Портрет моего отца
Шрифт:
— Ох, мама, потерпите, недолго уже осталось.
— То-то и оно, что недолго глаза мои на это безобразие будут глядеть, одна радость, что скоро помру.
— Я же не об этом, мама, вы сами знаете. Коля, пойди сюда.
— Да, мама.
Она смотрела на него и себя в зеркале.
— Как я сегодня выглядела?
— Ты? Ты была самая красивая. Ты была… как птица! Как вольная лесная птица, залетевшая случайно в курятник.
Она рассмеялась:
— Ох! Жаль, что тебя они не слышат, ах, как жаль!
А бабушка с печи сказала:
— Птица. Вот
— Ох, не пугайте. Старая песня.
— Ты опять уезжаешь, мама? — спросил Николай.
— Да. Не обижайся. Не могу я здесь. Мир такой огромный, а я здесь, правда, как в клетке. Ты уже вырос, большой. И даже чужой немного какой-то. Тебе так идут эти джинсы и курточка. Настоящий мужчина стал.
— А ведь ты, Наташка, откупаешься от него этим барахлом, вот что, — сказала бабушка. — Не откупишься.
— Замолчите, мама!
— Ох. не откупишься, милая.
— Замолчите!
— Ну, хватит, ба, — сказал Николай. — Мам, ты поезжай спокойно, раз надо. Мы тут не пропадем.

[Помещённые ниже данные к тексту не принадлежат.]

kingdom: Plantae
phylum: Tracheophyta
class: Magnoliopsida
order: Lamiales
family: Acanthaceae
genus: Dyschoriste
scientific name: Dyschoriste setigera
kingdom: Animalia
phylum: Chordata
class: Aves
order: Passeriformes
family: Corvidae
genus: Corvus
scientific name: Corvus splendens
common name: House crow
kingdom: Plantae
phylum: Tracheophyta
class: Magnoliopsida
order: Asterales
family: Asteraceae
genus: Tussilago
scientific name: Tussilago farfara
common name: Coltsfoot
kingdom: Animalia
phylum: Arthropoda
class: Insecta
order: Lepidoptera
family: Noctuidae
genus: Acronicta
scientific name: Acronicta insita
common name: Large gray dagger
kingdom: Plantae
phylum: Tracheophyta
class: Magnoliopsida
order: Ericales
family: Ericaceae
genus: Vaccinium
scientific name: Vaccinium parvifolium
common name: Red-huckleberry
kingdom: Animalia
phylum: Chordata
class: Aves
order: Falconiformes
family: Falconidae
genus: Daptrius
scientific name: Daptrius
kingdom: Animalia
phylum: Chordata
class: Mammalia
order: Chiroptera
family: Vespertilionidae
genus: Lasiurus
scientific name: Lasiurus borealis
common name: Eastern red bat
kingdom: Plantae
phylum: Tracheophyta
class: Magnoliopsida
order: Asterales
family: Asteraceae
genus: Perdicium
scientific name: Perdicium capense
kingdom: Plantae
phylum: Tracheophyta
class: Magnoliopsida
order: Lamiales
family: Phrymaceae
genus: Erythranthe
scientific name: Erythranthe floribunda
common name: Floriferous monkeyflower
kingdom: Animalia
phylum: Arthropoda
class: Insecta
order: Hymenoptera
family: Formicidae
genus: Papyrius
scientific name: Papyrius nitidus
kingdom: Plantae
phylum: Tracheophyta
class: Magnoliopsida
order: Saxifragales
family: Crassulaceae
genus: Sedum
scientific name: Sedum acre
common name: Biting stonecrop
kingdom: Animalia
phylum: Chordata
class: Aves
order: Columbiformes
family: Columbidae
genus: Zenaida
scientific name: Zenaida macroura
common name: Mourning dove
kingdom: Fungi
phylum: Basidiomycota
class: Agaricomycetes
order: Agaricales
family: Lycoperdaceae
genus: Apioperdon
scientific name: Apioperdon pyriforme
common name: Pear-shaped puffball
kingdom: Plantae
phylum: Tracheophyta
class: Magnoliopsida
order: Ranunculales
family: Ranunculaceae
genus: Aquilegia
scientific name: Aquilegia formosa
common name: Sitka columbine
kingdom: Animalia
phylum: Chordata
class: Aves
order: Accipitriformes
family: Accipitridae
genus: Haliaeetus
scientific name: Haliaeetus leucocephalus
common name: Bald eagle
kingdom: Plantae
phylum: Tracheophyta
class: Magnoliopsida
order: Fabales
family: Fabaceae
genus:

— Это уж точно, — сказала бабка.
А мать прижилась лбом к груди сына и глухо заплакала. Он осторожно гладил ее волосы и утешал:
— Все будет хорошо. Все будет хорошо.
Утром, посадив ее в кабину грузовика и бросив в кузов чемодан, он долго стоял на окраине села и смотрел вслед машине, пока она не скрылась за поворотом дороги в лесу.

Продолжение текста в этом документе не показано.